------ TASK MATERIAL ------

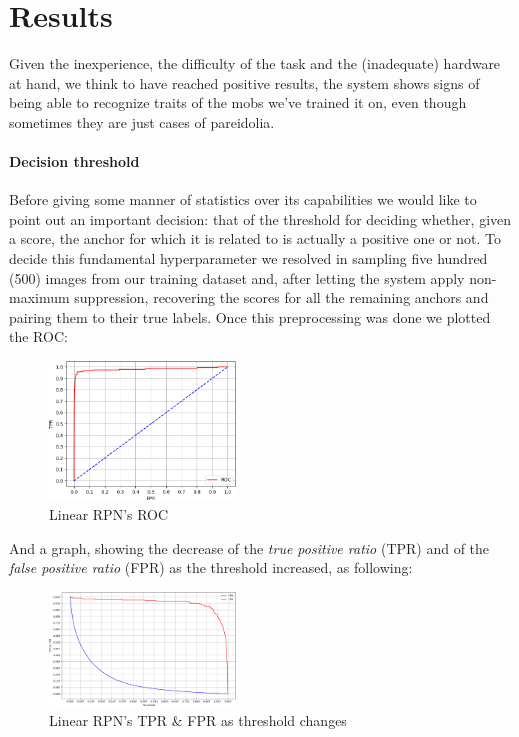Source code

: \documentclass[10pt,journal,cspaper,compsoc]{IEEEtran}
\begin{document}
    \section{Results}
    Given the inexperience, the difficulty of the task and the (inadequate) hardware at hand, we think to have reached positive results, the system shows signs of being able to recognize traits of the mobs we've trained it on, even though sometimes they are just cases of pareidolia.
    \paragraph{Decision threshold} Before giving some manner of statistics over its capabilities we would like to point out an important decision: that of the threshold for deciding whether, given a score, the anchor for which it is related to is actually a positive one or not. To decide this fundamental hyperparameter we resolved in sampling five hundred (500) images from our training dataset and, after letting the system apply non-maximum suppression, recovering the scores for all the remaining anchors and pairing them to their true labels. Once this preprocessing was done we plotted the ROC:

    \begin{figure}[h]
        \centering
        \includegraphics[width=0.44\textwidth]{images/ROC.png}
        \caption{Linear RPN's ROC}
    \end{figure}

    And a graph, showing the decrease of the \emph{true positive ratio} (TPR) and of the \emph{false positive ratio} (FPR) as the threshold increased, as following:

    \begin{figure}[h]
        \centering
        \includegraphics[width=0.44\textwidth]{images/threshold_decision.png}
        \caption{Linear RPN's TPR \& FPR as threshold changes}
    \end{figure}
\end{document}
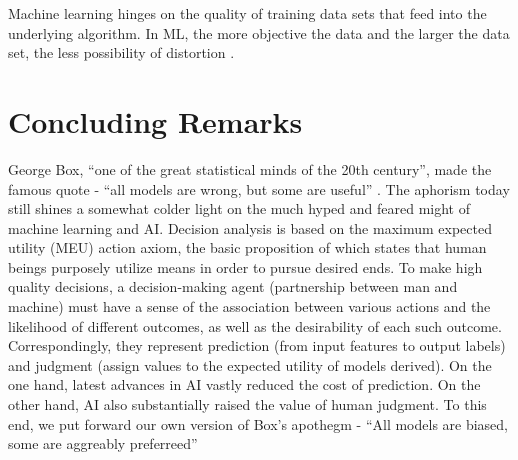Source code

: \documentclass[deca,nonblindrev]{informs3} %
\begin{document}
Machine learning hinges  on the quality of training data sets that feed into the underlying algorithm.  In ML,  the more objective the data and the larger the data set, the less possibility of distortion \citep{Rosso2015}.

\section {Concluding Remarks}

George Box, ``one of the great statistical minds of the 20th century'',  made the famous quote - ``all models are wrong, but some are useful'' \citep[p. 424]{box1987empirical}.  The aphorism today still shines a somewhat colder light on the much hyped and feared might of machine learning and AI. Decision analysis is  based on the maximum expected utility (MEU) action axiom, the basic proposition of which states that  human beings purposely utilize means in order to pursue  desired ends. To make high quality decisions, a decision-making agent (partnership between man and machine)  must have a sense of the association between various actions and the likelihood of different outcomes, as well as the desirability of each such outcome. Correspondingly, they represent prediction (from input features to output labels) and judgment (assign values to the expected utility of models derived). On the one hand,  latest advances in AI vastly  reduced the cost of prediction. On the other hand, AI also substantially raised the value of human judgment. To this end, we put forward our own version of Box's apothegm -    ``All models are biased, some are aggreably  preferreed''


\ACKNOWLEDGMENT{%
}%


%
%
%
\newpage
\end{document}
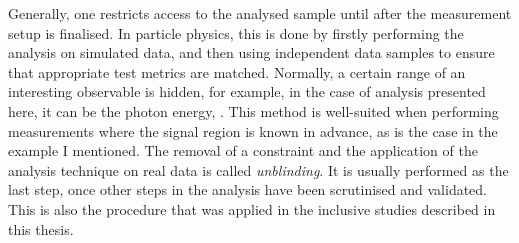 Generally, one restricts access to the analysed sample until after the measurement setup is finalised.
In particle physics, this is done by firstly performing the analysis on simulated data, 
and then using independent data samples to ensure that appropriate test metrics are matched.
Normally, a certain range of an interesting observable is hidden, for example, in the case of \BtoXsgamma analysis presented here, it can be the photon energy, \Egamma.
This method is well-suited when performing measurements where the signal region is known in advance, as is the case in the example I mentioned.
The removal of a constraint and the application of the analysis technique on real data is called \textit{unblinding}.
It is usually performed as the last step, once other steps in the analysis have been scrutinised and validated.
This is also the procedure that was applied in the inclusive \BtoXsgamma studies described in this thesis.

------

#### EXERCISE DIRECTIONS:
Print the lines above from the one with "In particle physics, this" through the one with "Normally, a certain", both included, exactly as written and nothing more.

#### OUTPUT OF THE TASK:
In particle physics, this is done by firstly performing the analysis on simulated data, 
and then using independent data samples to ensure that appropriate test metrics are matched.
Normally, a certain range of an interesting observable is hidden, for example, in the case of \BtoXsgamma analysis presented here, it can be the photon energy, \Egamma.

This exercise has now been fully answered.